The van has a 360 cubic (5.9 litre) petrol V8  that I just love the sound of.  I might get a gas conversion in the future, but petrol consumption not too bad.  I've just about finished re-fitting the interior, here is a mid-way picture :





Will have to update this with some more pics sometime in the relevant forum.  Anyway - I live near Stratford upon Avon, am a design engineer in the agricultural industry, am married, and enjoy hiking, camping, shooting (targets and game), canoeing and flying radio controlled gliders.

Hope to meet some of you fine folk sometime, and I'll keep on browsing for now 

Bye for now,
Andy


----------



## jogguk (Aug 7, 2009)

Hi Andy,

Love American campervans with the big V8's  Me and now you, at least 2 owners on here have them Anyone else?

Mine too is a Dodge (5.9L) B3500 year of manufacture 2000. A Great West Van conversion low roof "classic" model. 

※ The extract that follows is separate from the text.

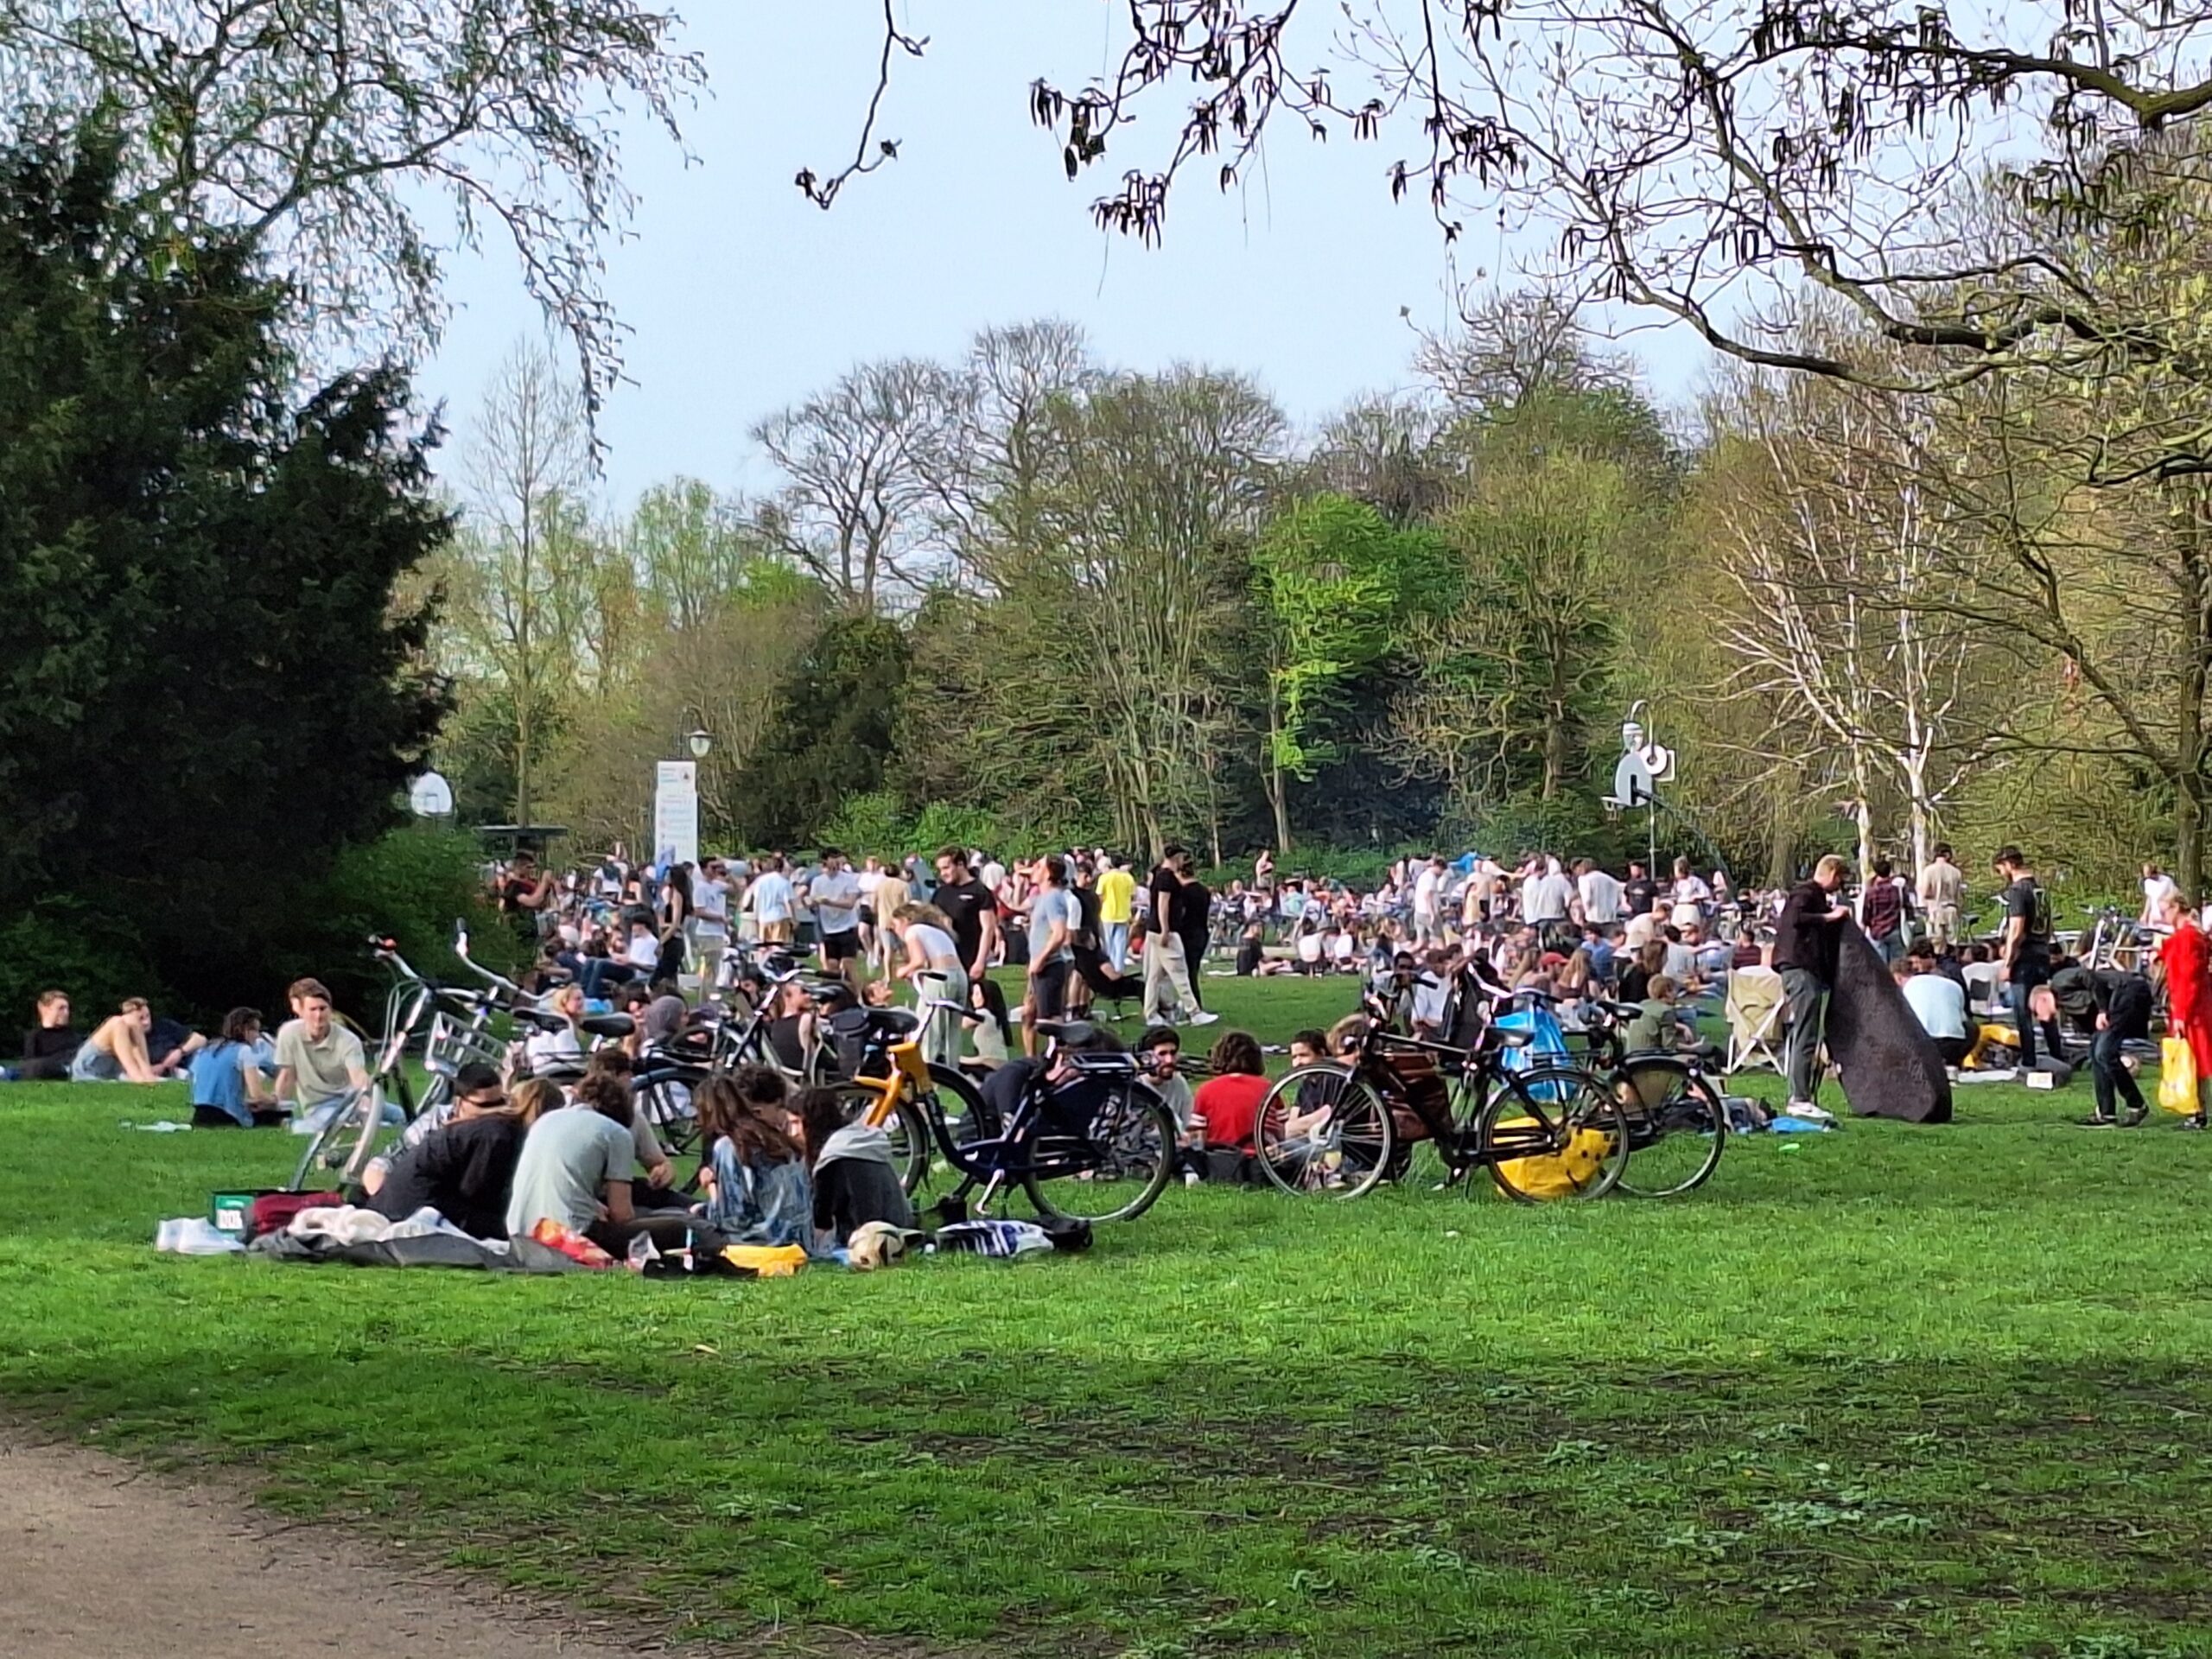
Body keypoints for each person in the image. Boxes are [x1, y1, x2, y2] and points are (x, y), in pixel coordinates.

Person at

Apart from the rounded front and fuel injection they never changed much mechanically from the 70's The later ones even have the same characteristics, steering which appears to be attached by bits of worn knicker elastic etc.

pic here 

john


----------



## AndyV8 (Aug 12, 2009)

ooh  very tasty John - she's a beauty 

Yes gotta love these big yank lumps of iron!  That relaxed driving style - wondering where it'll wander to next 

This year I'm getting the interior sorted, then next year the body will get some attention and hopefully the LPG kit.  Hopefully when she's in storage over the winter I'll get the suspension parts off, sandblasted, then powder coated at work.

Always plenty to do!

Cheers,
Andy


----------